Ultimately reliance on this doctrine turns on the foreign subsidiary’s “knowledge,” which section 13(d) or the Order defines “with respect to conduct, a circumstance, or a result [to] mean that a person has actual knowledge, or should have known, of the conduct, the circumstance, or the result.” (In case you were wondering, this is the “good.”)

  • Specific Licenses’ Coverage of Subsidiary Depends on the Terms. OFAC explains, “Whether a US parent company’s specific license covers transactions by its foreign subsidiary that are otherwise prohibited by section 4 of the Order will depend on the terms of that license and the scope of the authorized activities.” TSRA AGMED licenses frequently did cover the actions of foreign subsidiaries in addition to the US parent company. Foreign subsidiaries may now apply for licenses in their own right, although such license applications should still include their US parent company to ensure that any facilitation of the licensed transactions by the US parent would also be covered. One can only hope that OFAC will be able to cope with the flood of license applications that might be headed its way.
  • No Contract Sanctity or Wind-Down Period for Transactions Involving Iran. Though perhaps not surprising given the text of the ITRA, section 4(d) of the Order provides that the prohibitions on foreign subsidiaries apply without regard to any prior contractual commitments. Further, the Order and OFAC’s guidance avoid creating any express wind-down period for foreign subsidiaries of US companies to terminate their operations involving Iran. To avoid the possibility of civil penalties being imposed on the US parent for subsidiaries’ activities that continue after October 9, 2012, the only safe harbor the Order recognizes is for the US parent to cease doing business with or divesting its interest in its foreign affiliate no later than February 6, 2013.

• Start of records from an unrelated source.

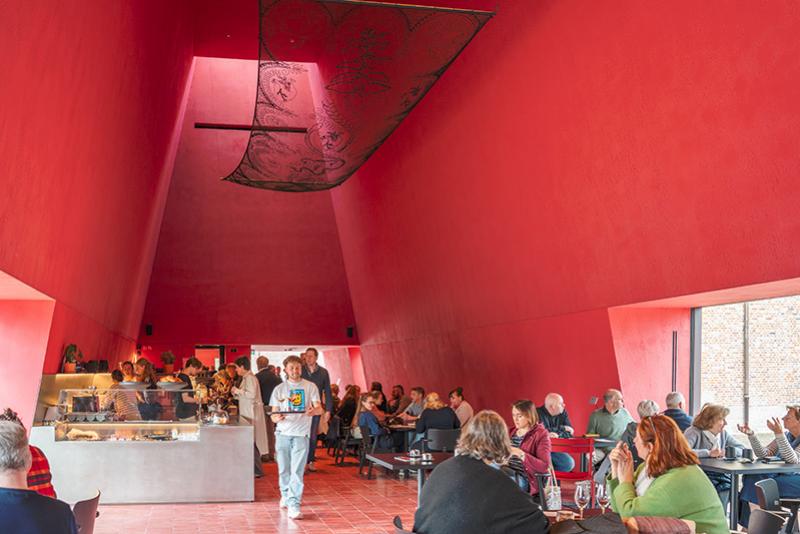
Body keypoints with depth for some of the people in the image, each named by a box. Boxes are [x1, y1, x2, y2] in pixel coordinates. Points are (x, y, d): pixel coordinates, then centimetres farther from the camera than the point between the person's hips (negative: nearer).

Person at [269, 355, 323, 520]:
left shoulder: (310, 387, 5)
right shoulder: (279, 389, 9)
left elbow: (319, 409, -2)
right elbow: (273, 414, 8)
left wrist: (313, 410, -26)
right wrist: (277, 418, -16)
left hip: (301, 433, -2)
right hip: (283, 433, 2)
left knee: (297, 471, -8)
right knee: (283, 469, 10)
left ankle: (294, 505, -9)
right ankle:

The request from industry to clarify that a foreign subsidiary’s termination of its business involving Iran should be sufficient to avoid parent company liability apparently did not make its way into the text of the Order. We would like to think that, in exercising its enforcement discretion, OFAC would be unlikely to penalize parent companies whose subsidiaries made good faith efforts to terminate all prohibited transactions as soon as possible after October 9, 2012, but no later than February 6, 2012. Strictly speaking, however, potential civil liability existed from the issuance of the Order on October 9, 2012. The longer the delay, the higher the risks – unless the parent company avails itself of the divestment provision. Companies unable to terminate their business with Iran in short order may wish to consider applying for an advisory opinion that they are allowed to wind down during this period or, in the alternative, a specific license from OFAC authorizing the wind-down.

Now that we’ve given you a taste of the good and the bad, we are in the final stages of preparing a rather lengthy chart that attempts to deconstruct the extensive set of US sanctions against Iran. In so doing, it struck us just how ugly these sanctions measures are. What makes this sanctions program fall into the “ugly” category is not the severe penalties, the extraterritorial effect, and vicarious liability (that’s the “bad”). Rather, it’s the sheer number, complexity, and interrelationship of these measures. While we hope the chart will be a useful tool in highlighting the key Iran sanctions measures, we do not intend it to be comprehensive. It nonetheless illustrates just how byzantine these laws have become, requiring careful legal analysis to ensure compliance in the face of significant regulatory uncertainty.